#fagrep This is a modified version of GNU grep that allows it to print out fasta/fastq records. The modifications a basic and currently most of the options are broken or I've not tried to see if they are broken.
I'd love contributions by anyone who knows a bit of C and has some time up their hands.
for printing fasta records from fasta formatted files:
grep --fasta ...
for printing fastq record from fastq formatted files:
grep --fastq ...
without the fasta/q options this version of grep should (I hope) perform identically to regular GNU grep.
GNU grep is fast for a number of reasons but one of them is that it reads a file into a large buffer then searches the entire buffer. If it finds a match grep then finds the beginning and end of a line and prints it out. Consider the opposite scenario where the file is parsed first to identify the bounds of each fasta or fastq record, after which a search can then take place. The grep way is faster because there will probably be large portions of an input file that will not contain a match and therefore the parse-then-search method will send alot of time reading in records that will never need to be printed out.
When switching from line orientated output to record output using
--fasta
or --fastq
, the following logic is used:
When in fasta mode, fagrep will look for the '>' character and set this as the bounds of the record. This character is assumed to be unique so if it exists in the sequence name or description it will cause formatting errors.

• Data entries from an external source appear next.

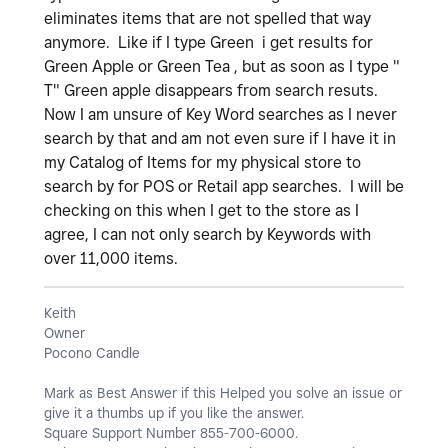
eliminates items that are not spelled that way
anymore. Like if I type Green i get results for
Green Apple or Green Tea , but as soon as I type "
T" Green apple disappears from search resuts.
Now I am unsure of Key Word searches as I never
search by that and am not even sure if I have it in
my Catalog of Items for my physical store to
search by for POS or Retail app searches. I will be
checking on this when I get to the store as I
agree, I can not only search by Keywords with
over 11,000 items.
Keith
Owner
Pocono Candle
Mark as Best Answer if this Helped you solve an issue or
give it a thumbs up if you like the answer.
Square Support Number 855-700-6000.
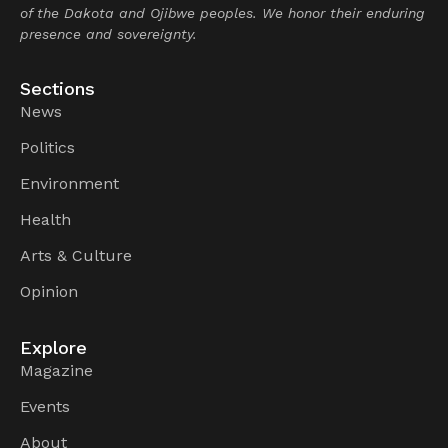
of the Dakota and Ojibwe peoples. We honor their enduring
presence and sovereignty.
Sections
News
Politics
Environment
Health
Arts & Culture
Opinion
Explore
Magazine
Events
About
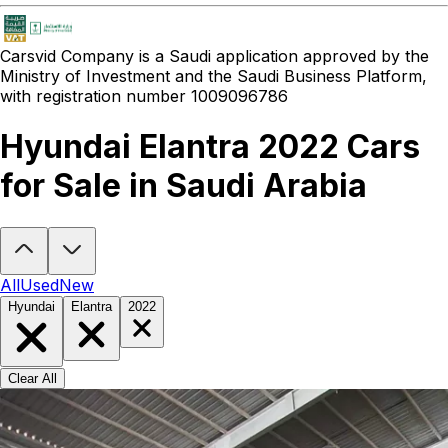
Carsvid
Company is a Saudi application approved by the
Ministry of Investment and the Saudi Business Platform,
with registration number 1009096786
Hyundai Elantra 2022 Cars
for Sale in Saudi Arabia
Looking to buy a Hyundai Elantra 2022?
At Carsvid, you'll find ever
All
Used
New
Hyundai
Elantra
2022
Clear All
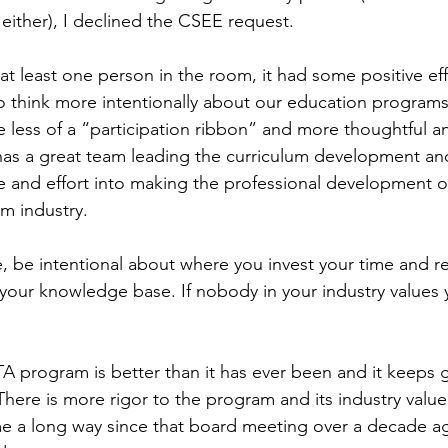
either), I declined the CSEE request.
 at least one person in the room, it had some positive ef
to think more intentionally about our education programs
ess of a “participation ribbon” and more thoughtful an
as a great team leading the curriculum development and
me and effort into making the professional development o
sm industry.
, be intentional about where you invest your time and 
your knowledge base. If nobody in your industry values y
A program is better than it has ever been and it keeps g
There is more rigor to the program and its industry value 
me a long way since that board meeting over a decade a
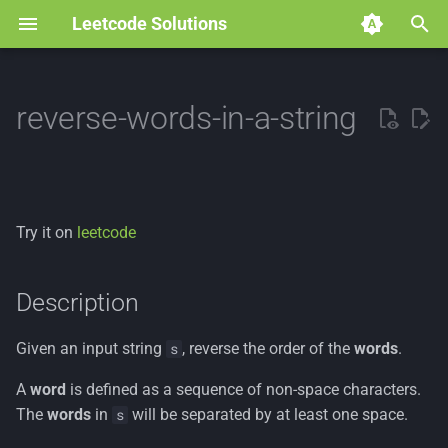
Leetcode Solutions
T
y
reverse-words-in-a-string
p
e
t
Try it on
leetcode
o
s
Description
t
Given an input string
, reverse the order of the
words
.
s
a
A
word
is defined as a sequence of non-space characters.
r
The
words
in
will be separated by at least one space.
s
t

When in fastq mode, fagrep will look for the '@' at the beginning of a line that is not preceeded by the '+' character. This means that the fastq file must not contain any extra information in the 'comment' line, the one that begins with '+'.
@seq1
AAAAA
+
hahah
@seq2
TTTTT
+
@haah <- An @ char as the first qual will not match
@seq3
GGGGG
+seq3
@haha <- This will be called the start of a record by accident
--color
-c
-l
-n
-h/-H
-v
-v with -c, but either on their own is fine
-A
-B
-C
Grep can prefix lines with a variety of things such as the line number, file offset, file name. These options work but they are printed before the record separator and not on any of the following lines of the record, which makes the output have invalid formatting.